Dick if I lived in your neck of the woods and didn't enjoy the retriever games Id'e have one of them shaggy bearded true pointing dogs like you do. (SOME DAY)


----------



## Dick Monson (Aug 12, 2002)

I don't know if I phrased it well and am sure no expert. But I always thought a pointing lab would excell on pheasants in cattails. For a couple reasons. They have the muscle to punch through the cover there and it can be a real tough effort. My GWPs do ok, but my labs did as well or better. Labs are good at marking birds down. Any dog can mark one fall in cattails but I have seen labs mark down multiples when there were a bunch of guns going off. It is uncanny how they do it. If you are tracking a bird on the ground labs are top notch. If you are big on getting a bird delivered back to you, it's going to be a lab. Or one of the other retreivers. And I know other breeds will retreive but the standard is set by retreivers.

One thing about a lab is that they are pretty much ready out of the box. A little obediance training and you are good to go. A GWP isn't quite that way. Some assembly is required. 

The reason I switched from a lab to a GWP was the point. Because when you get old you can't keep up to a flusher. You could hup the lab but then you are making noise, which is verboten, and doesn't stop the bird from running away in the cattails. So I wanted a dog to pin the bird until I could get there. When I switched breeds pointing labs were kind of new yet. The most popular breeders had really big dogs. Not what I wanted in the house on the couch.

But now days there are more breeders to pick a pointing lab from and I think that they would be a great choice for hunting pheasants in cattails. There is no hunt I enjoy more than following a dog on a deer trail in the cattails with a little fresh snow on the ice.
My old labs are gone now, R.I.P. and I sure miss those black devils.


----------



## lynxx69 (Mar 21, 2004)

Dick Monson said:


> The reason I switched from a lab to a GWP was the point. Because when you get old you can't keep up to a flusher.
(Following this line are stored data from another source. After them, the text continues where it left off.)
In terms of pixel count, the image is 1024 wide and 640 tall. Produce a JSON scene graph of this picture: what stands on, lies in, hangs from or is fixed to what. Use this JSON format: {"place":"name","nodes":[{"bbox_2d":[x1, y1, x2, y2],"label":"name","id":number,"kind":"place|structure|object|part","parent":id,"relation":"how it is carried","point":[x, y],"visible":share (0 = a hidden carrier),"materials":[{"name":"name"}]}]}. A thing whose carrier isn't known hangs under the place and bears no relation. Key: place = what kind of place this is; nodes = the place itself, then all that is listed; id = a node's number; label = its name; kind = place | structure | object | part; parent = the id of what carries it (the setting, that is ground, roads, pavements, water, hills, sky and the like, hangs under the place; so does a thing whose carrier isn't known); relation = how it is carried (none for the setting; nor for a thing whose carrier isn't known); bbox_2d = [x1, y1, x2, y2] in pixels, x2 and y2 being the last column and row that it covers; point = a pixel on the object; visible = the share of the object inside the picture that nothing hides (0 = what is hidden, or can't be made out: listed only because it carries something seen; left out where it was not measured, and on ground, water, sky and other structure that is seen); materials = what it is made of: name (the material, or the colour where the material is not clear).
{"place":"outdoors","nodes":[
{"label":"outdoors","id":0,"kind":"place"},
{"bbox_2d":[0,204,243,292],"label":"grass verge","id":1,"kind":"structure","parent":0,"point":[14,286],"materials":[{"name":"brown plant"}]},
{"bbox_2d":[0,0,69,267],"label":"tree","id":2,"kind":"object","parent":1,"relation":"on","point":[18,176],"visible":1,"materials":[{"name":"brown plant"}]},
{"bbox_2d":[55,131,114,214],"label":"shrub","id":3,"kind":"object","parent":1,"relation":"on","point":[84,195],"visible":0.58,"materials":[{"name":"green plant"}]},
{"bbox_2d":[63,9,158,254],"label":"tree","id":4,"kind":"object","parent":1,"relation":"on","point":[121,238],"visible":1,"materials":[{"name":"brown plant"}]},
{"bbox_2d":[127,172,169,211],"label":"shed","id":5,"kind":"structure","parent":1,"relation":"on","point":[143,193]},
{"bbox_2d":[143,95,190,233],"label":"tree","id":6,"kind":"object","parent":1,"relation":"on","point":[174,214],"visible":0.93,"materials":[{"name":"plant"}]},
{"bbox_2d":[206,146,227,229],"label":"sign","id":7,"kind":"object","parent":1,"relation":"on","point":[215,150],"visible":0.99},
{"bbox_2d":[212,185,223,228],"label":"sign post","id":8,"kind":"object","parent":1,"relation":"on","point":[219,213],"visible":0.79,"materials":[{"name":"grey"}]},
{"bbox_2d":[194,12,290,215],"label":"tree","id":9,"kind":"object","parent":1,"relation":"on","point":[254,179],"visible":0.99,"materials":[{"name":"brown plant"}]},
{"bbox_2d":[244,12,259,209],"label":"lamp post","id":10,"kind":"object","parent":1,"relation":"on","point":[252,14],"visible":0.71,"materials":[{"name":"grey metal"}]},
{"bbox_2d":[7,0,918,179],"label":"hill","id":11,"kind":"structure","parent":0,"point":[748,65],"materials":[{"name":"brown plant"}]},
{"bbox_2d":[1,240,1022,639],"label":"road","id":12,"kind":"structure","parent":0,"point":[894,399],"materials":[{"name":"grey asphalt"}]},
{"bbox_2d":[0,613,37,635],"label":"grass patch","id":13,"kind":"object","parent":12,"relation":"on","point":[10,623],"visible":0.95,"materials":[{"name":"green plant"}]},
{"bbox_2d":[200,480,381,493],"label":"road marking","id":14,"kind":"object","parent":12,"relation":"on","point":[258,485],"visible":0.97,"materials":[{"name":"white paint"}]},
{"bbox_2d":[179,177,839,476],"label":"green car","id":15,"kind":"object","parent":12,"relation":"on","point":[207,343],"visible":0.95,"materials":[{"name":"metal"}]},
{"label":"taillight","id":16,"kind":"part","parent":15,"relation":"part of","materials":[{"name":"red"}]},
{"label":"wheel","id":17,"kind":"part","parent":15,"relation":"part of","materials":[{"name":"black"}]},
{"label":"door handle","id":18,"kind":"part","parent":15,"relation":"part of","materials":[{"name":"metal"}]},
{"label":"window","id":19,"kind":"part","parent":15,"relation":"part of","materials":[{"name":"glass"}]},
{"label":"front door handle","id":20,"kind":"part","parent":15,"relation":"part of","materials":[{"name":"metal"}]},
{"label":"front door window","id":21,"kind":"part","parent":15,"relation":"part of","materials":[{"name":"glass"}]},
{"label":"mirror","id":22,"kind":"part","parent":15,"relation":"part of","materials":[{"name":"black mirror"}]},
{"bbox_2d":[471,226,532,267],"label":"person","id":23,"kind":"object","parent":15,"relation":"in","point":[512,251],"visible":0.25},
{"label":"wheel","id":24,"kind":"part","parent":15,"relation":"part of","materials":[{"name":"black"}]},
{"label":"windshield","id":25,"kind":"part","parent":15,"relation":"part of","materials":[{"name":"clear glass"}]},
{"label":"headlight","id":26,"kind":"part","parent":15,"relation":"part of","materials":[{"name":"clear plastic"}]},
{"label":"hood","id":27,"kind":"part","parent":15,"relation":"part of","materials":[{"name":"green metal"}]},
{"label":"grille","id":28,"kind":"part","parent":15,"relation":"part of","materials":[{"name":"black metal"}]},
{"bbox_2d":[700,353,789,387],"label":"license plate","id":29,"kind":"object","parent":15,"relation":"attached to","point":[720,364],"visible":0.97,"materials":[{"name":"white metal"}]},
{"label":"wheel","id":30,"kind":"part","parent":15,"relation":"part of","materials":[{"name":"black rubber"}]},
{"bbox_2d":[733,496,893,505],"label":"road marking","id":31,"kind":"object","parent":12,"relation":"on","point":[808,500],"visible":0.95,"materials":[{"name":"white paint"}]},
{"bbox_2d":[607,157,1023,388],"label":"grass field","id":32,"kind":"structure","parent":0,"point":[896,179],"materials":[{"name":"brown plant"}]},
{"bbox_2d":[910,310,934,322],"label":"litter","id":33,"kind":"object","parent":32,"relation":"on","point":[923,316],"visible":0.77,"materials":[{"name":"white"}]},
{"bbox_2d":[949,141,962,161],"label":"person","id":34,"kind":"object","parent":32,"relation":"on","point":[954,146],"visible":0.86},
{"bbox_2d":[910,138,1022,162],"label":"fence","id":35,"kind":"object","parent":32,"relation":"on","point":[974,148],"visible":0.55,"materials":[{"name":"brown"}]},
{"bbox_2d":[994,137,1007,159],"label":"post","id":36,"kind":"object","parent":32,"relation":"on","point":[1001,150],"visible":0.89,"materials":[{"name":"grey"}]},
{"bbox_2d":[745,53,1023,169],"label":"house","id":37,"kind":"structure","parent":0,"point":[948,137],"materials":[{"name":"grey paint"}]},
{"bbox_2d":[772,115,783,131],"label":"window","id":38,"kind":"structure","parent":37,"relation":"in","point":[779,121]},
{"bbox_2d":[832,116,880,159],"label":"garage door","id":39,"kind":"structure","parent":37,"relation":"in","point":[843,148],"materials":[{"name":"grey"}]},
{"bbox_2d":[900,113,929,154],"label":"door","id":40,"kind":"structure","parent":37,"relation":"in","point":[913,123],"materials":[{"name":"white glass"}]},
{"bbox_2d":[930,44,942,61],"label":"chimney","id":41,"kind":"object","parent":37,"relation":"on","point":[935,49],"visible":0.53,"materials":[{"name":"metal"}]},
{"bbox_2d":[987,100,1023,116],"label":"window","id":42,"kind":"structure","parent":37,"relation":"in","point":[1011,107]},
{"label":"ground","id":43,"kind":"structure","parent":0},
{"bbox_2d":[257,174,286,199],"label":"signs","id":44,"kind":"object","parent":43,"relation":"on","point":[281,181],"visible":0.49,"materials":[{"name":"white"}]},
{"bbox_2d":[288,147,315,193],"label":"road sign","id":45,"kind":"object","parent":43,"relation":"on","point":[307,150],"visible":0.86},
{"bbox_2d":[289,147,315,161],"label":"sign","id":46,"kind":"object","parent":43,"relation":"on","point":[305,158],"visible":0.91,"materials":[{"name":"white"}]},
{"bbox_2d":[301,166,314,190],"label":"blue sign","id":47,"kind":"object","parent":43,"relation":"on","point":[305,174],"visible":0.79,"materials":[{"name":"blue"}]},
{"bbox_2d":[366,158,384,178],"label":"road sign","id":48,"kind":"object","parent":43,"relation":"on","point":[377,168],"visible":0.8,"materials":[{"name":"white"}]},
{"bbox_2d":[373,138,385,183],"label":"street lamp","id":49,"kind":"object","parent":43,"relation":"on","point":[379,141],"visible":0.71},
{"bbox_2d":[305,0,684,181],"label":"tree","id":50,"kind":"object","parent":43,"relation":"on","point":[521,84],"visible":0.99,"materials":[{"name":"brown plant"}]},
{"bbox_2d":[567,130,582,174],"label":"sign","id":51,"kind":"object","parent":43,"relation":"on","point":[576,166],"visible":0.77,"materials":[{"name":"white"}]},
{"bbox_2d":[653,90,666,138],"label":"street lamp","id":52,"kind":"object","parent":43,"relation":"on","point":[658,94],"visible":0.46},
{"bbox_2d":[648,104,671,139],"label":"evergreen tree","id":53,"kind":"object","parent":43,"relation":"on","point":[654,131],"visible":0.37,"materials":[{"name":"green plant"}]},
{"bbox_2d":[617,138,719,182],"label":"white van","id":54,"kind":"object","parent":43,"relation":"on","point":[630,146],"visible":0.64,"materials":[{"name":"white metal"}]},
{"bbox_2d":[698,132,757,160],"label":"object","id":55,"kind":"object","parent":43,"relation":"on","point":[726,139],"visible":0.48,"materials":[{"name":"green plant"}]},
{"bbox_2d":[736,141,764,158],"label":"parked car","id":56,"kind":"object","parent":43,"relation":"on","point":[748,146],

This is why a Pointing lab is a great fit! I love the versatility of this dog, to each their own, I'm convinced I have the right dog that fits my hunting style. I have owned a German Wirehair also and loved the dog, but yes very soft in the field especialy in colder temps and sometimes has an attitude towards other dogs. But man can they cover alot of ground fast :beer:


----------



## gonedoggin (Mar 20, 2008)

The best comment I've heard about pointing labs is that "they're the spork of gundogs." :wink:


----------



## kwas (Feb 20, 2007)

Browndog most of your top breeders are loosing nothing on retriever games that breed for pointing instinct. Most are aka and ukc title in retriever games


----------